Document images with source code
• • •

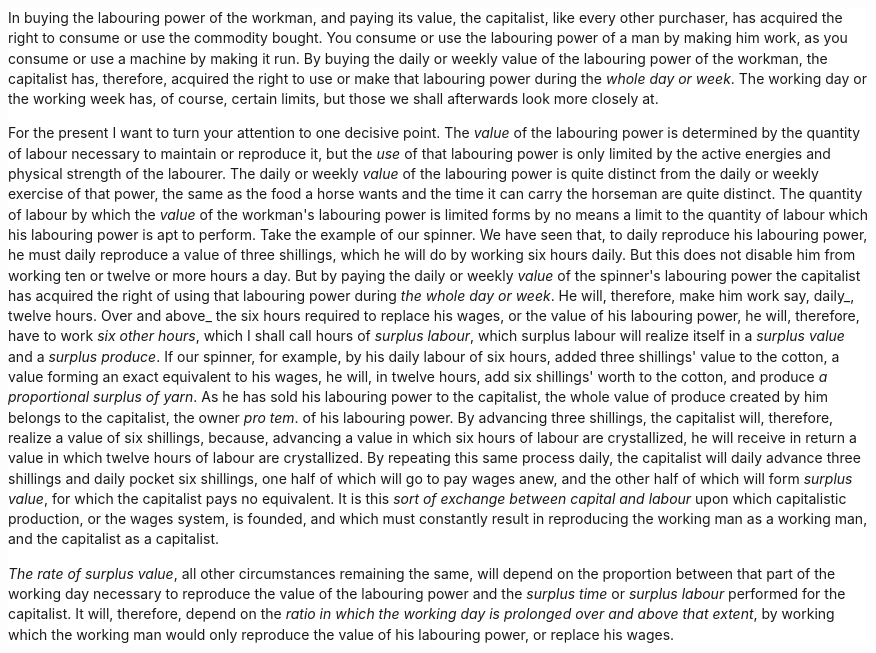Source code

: In buying the labouring power of the workman, and paying its value, the
capitalist, like every other purchaser, has acquired the right to
consume or use the commodity bought. You consume or use the labouring
power of a man by making him work, as you consume or use a machine by
making it run. By buying the daily or weekly value of the labouring
power of the workman, the capitalist has, therefore, acquired the right
to use or make that labouring power during the _whole day or week_. The
working day or the working week has, of course, certain limits, but
those we shall afterwards look more closely at.

For the present I want to turn your attention to one decisive point. The
_value_ of the labouring power is determined by the quantity of labour
necessary to maintain or reproduce it, but the _use_ of that labouring
power is only limited by the active energies and physical strength of
the labourer. The daily or weekly _value_ of the labouring power is
quite distinct from the daily or weekly exercise of that power, the same
as the food a horse wants and the time it can carry the horseman are
quite distinct. The quantity of labour by which the _value_ of the
workman's labouring power is limited forms by no means a limit to the
quantity of labour which his labouring power is apt to perform. Take the
example of our spinner. We have seen that, to daily reproduce his
labouring power, he must daily reproduce a value of three shillings,
which he will do by working six hours daily. But this does not disable
him from working ten or twelve or more hours a day. But by paying the
daily or weekly _value_ of the spinner's labouring power the capitalist
has acquired the right of using that labouring power during _the whole
day or week_. He will, therefore, make him work say, daily_, twelve
hours. Over and above_ the six hours required to replace his wages, or
the value of his labouring power, he will, therefore, have to work _six
other hours_, which I shall call hours of _surplus labour_, which
surplus labour will realize itself in a _surplus value_ and a _surplus
produce_. If our spinner, for example, by his daily labour of six hours,
added three shillings' value to the cotton, a value forming an exact
equivalent to his wages, he will, in twelve hours, add six shillings'
worth to the cotton, and produce _a proportional surplus of yarn_. As he
has sold his labouring power to the capitalist, the whole value of
produce created by him belongs to the capitalist, the owner _pro tem_.
of his labouring power. By advancing three shillings, the capitalist
will, therefore, realize a value of six shillings, because, advancing a
value in which six hours of labour are crystallized, he will receive in
return a value in which twelve hours of labour are crystallized. By
repeating this same process daily, the capitalist will daily advance
three shillings and daily pocket six shillings, one half of which will
go to pay wages anew, and the other half of which will form _surplus
value_, for which the capitalist pays no equivalent. It is this _sort of
exchange between capital and labour_ upon which capitalistic production,
or the wages system, is founded, and which must constantly result in
reproducing the working man as a working man, and the capitalist as a
capitalist.

_The rate of surplus value_, all other circumstances remaining the same,
will depend on the proportion between that part of the working day
necessary to reproduce the value of the labouring power and the _surplus
time_ or _surplus labour_ performed for the capitalist. It will,
therefore, depend on the _ratio in which the working day is prolonged
over and above that extent_, by working which the working man would only
reproduce the value of his labouring power, or replace his wages.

• • •

## EXERCISE
Each line from the first line of the data above through the one containing "For the present" must be set down exactly; the pictures must not be.

## ANSWER BOX
Source code

: In buying the labouring power of the workman, and paying its value, the
capitalist, like every other purchaser, has acquired the right to
consume or use the commodity bought. You consume or use the labouring
power of a man by making him work, as you consume or use a machine by
making it run. By buying the daily or weekly value of the labouring
power of the workman, the capitalist has, therefore, acquired the right
to use or make that labouring power during the _whole day or week_. The
working day or the working week has, of course, certain limits, but
those we shall afterwards look more closely at.

For the present I want to turn your attention to one decisive point. The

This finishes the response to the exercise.